- Task goal
Lay out the listing, from the line containing "class: Liliopsida" through the end of the listing, as a two-column CSV with the headers rank and value. Give one row per line, and put each text in a single quoted field with any line breaks turned into spaces.

-- Begin Records provided --

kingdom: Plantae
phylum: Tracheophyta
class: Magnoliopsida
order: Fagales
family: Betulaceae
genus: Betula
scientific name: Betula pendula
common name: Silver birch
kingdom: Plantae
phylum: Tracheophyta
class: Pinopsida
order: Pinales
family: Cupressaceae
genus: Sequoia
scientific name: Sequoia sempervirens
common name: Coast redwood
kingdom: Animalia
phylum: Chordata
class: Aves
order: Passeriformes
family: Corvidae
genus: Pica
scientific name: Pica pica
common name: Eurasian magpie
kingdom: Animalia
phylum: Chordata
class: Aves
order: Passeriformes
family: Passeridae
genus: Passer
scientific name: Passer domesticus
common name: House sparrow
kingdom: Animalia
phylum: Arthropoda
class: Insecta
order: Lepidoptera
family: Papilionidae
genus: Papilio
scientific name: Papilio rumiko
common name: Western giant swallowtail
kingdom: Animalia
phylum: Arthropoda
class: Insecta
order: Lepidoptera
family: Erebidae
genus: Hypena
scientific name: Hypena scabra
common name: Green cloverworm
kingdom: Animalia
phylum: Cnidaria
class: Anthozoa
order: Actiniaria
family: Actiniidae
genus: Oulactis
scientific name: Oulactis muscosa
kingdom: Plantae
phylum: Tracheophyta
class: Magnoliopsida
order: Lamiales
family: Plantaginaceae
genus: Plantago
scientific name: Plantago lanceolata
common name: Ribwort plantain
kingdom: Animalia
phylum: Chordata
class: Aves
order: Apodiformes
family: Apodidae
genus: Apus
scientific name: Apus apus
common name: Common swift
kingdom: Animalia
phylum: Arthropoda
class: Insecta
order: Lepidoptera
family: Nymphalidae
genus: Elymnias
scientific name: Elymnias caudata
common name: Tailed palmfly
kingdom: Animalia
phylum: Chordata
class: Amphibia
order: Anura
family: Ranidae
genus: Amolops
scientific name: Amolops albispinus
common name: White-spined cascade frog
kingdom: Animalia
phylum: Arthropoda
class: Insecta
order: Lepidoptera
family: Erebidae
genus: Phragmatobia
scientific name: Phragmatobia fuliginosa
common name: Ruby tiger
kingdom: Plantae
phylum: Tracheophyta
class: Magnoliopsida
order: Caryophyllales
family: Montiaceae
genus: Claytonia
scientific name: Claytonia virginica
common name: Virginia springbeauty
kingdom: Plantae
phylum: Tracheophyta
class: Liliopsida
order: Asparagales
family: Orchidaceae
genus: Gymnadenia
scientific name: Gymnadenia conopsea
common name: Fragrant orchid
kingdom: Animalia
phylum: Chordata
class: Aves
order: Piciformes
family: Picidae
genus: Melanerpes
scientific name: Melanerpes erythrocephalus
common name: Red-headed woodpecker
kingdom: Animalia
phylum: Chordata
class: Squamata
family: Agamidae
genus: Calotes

-- End Records provided --

- The solution
rank,value
"class:","Liliopsida"
"order:","Asparagales"
"family:","Orchidaceae"
"genus:","Gymnadenia"
"scientific name:","Gymnadenia conopsea"
"common name:","Fragrant orchid"
"kingdom:","Animalia"
"phylum:","Chordata"
"class:","Aves"
"order:","Piciformes"
"family:","Picidae"
"genus:","Melanerpes"
"scientific name:","Melanerpes erythrocephalus"
"common name:","Red-headed woodpecker"
"kingdom:","Animalia"
"phylum:","Chordata"
"class:","Squamata"
"family:","Agamidae"
"genus:","Calotes"